▶ **Your instructions**: Using the material that follows, output exactly the lines from the one containing "895,45 888,45C887,45 883,43" through the one containing "<!-- water -->", with both ends kept.

▶ **Provided records**:
□ □ □

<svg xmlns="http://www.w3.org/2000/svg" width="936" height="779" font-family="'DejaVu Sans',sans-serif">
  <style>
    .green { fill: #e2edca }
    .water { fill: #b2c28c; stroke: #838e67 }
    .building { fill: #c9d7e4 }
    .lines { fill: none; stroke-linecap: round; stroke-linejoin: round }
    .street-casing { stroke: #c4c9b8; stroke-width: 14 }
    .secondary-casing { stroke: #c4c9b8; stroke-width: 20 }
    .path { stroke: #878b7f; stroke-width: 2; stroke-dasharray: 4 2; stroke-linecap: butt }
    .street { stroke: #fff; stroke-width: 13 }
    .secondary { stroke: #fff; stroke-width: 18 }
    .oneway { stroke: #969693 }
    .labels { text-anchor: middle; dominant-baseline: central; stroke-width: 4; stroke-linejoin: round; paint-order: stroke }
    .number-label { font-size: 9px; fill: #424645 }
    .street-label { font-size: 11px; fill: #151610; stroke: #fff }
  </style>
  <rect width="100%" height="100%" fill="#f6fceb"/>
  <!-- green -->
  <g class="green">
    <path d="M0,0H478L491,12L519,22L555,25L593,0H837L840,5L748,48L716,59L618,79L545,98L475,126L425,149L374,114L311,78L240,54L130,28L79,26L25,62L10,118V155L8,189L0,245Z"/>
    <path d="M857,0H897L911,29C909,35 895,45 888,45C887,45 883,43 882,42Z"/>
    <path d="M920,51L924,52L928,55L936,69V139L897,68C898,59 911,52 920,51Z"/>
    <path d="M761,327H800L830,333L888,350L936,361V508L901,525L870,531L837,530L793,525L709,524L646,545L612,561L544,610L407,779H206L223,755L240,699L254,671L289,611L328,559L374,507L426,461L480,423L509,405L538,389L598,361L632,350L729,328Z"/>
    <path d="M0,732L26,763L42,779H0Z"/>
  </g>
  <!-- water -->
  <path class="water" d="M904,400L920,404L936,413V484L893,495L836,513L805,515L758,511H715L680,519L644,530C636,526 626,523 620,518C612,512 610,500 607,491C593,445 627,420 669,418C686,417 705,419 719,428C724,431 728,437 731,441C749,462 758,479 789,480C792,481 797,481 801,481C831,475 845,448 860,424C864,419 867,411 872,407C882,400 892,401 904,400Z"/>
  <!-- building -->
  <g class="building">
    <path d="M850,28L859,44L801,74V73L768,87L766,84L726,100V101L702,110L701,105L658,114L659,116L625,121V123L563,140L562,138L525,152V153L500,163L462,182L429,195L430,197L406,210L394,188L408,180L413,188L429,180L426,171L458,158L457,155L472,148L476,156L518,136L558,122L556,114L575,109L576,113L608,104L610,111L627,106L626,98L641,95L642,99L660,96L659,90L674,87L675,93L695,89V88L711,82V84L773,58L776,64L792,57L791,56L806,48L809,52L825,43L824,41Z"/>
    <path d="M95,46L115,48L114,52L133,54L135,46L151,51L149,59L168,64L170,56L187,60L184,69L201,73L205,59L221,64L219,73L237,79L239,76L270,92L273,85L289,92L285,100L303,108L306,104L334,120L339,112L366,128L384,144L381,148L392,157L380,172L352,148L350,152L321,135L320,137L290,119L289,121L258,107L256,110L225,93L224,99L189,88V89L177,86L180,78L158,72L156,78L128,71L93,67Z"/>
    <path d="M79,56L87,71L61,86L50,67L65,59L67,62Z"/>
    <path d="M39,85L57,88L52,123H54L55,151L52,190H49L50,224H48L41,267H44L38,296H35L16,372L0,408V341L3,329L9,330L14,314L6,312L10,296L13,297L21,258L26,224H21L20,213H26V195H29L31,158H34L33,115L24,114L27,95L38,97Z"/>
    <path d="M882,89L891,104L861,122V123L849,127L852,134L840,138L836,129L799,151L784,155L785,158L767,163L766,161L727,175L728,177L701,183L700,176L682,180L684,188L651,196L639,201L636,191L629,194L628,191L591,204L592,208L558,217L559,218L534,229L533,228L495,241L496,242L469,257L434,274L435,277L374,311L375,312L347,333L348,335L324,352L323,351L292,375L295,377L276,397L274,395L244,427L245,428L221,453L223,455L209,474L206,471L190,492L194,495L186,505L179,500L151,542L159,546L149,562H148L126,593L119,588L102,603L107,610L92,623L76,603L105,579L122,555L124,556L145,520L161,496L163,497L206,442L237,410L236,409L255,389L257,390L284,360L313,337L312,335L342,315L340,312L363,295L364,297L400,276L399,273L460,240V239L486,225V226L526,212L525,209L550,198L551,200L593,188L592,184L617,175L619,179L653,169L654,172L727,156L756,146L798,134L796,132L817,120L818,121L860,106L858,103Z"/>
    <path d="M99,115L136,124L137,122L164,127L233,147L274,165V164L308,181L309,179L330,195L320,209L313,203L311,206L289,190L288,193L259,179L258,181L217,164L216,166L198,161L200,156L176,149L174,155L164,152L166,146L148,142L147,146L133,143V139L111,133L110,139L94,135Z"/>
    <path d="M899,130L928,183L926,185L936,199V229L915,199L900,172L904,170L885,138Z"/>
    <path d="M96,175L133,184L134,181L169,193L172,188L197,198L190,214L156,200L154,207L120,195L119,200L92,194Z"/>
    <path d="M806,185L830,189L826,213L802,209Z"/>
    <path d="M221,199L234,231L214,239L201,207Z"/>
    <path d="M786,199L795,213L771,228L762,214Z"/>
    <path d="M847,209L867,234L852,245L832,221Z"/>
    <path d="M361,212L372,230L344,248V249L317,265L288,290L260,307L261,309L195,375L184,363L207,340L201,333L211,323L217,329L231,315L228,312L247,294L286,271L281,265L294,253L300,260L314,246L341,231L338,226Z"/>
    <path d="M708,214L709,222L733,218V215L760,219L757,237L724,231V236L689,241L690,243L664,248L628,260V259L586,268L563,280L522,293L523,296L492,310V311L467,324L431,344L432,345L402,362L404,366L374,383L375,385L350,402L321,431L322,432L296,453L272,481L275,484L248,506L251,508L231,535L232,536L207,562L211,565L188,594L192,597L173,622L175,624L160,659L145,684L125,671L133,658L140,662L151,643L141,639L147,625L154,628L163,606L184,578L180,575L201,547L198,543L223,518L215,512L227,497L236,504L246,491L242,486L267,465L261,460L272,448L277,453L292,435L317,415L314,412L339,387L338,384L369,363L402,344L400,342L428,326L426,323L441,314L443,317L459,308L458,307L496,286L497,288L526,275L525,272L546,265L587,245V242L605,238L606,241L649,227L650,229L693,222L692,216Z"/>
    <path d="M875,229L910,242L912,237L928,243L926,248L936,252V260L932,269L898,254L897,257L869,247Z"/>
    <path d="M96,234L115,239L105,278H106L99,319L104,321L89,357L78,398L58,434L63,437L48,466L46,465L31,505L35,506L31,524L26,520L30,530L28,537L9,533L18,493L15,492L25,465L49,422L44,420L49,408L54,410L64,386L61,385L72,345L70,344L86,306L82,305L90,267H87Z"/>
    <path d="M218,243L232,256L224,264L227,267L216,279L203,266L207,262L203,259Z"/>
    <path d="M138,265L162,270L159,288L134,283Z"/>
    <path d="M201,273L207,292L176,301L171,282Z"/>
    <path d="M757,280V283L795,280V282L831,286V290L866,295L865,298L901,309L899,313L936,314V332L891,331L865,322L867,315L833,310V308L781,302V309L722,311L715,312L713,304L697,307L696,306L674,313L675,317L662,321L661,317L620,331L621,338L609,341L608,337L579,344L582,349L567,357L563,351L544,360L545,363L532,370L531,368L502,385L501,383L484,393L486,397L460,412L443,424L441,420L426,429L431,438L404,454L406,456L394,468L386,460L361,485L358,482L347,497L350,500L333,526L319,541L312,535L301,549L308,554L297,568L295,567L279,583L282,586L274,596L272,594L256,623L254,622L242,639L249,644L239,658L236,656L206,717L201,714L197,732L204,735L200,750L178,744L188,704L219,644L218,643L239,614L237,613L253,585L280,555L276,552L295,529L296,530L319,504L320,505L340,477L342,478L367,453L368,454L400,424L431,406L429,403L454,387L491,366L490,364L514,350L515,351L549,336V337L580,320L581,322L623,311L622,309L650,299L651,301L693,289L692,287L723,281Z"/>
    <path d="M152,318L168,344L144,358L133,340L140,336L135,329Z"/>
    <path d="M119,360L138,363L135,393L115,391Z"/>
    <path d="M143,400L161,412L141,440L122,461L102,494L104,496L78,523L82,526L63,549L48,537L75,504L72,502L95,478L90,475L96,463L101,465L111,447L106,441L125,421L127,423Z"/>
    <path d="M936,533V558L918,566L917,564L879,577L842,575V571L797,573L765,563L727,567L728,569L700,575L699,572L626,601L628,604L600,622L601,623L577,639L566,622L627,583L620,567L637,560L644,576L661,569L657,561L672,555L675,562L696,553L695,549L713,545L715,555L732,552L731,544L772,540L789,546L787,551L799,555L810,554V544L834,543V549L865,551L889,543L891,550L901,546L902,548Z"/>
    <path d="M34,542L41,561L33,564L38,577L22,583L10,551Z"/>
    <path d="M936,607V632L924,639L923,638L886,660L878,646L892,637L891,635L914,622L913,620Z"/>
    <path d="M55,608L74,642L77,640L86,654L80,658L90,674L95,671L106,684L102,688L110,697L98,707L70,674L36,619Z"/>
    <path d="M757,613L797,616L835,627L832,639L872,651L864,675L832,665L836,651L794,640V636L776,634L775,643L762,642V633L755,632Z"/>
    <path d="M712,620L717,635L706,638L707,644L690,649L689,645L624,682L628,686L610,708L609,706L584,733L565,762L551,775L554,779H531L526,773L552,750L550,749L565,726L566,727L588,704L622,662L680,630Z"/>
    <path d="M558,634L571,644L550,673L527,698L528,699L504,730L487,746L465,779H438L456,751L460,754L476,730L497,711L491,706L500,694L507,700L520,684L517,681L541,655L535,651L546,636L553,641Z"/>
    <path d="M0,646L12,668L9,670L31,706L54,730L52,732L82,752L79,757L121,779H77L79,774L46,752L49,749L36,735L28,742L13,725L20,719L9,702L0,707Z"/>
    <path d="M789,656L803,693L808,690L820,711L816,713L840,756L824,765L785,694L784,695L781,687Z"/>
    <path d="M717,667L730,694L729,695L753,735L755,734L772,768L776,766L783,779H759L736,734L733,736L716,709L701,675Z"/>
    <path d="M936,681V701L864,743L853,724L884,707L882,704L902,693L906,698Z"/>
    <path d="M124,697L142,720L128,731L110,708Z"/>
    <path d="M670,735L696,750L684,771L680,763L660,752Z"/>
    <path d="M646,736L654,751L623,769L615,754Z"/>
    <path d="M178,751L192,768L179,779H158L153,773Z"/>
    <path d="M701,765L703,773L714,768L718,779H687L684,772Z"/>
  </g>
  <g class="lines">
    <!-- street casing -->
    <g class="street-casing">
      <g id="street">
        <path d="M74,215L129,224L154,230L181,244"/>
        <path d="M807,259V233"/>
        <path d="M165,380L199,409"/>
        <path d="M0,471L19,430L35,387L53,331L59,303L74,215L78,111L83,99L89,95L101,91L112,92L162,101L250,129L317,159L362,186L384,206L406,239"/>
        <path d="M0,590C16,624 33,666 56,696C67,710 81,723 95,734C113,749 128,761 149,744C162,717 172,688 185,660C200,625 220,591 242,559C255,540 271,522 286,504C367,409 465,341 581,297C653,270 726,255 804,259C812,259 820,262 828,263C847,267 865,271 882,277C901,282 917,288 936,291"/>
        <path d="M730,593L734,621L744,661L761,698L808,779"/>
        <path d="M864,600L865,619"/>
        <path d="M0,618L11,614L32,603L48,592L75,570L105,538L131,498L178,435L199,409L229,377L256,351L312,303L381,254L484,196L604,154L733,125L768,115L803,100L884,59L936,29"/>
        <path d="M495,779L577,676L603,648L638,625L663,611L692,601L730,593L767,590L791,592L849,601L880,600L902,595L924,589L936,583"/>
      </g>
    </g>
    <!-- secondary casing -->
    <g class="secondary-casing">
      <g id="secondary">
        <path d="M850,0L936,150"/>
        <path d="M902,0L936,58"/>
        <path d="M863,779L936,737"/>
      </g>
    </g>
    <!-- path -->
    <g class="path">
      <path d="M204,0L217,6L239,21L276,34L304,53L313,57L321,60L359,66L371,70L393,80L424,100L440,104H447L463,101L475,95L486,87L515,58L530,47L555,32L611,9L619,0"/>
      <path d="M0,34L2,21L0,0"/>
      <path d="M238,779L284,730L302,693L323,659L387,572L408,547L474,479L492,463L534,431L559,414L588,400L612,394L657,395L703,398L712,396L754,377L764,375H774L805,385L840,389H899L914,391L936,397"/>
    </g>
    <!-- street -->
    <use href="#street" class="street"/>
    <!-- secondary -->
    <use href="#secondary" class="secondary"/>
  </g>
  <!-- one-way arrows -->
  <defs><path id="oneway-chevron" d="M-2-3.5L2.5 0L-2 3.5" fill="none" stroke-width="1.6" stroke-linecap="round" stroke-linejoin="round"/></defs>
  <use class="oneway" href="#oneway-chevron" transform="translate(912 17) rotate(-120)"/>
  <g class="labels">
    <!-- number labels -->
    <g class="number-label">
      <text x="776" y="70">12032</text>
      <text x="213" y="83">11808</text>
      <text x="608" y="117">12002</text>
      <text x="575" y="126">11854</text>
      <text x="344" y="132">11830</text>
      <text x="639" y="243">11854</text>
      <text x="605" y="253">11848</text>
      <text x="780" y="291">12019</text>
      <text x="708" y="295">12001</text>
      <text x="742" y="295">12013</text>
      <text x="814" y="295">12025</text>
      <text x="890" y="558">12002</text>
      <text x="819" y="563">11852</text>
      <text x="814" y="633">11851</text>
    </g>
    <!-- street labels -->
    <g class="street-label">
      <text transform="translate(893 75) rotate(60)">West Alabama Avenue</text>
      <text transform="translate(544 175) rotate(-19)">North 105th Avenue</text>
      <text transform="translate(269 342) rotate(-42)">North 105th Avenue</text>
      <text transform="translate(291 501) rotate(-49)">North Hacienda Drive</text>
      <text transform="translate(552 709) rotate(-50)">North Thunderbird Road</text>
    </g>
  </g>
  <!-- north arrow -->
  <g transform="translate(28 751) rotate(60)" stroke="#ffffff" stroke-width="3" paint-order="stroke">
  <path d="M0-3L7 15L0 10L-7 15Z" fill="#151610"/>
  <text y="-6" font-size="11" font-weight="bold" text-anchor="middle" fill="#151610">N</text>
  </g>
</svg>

□ □ □

▶ **Solution to this problem**:
    <path d="M857,0H897L911,29C909,35 895,45 888,45C887,45 883,43 882,42Z"/>
    <path d="M920,51L924,52L928,55L936,69V139L897,68C898,59 911,52 920,51Z"/>
    <path d="M761,327H800L830,333L888,350L936,361V508L901,525L870,531L837,530L793,525L709,524L646,545L612,561L544,610L407,779H206L223,755L240,699L254,671L289,611L328,559L374,507L426,461L480,423L509,405L538,389L598,361L632,350L729,328Z"/>
    <path d="M0,732L26,763L42,779H0Z"/>
  </g>
  <!-- water -->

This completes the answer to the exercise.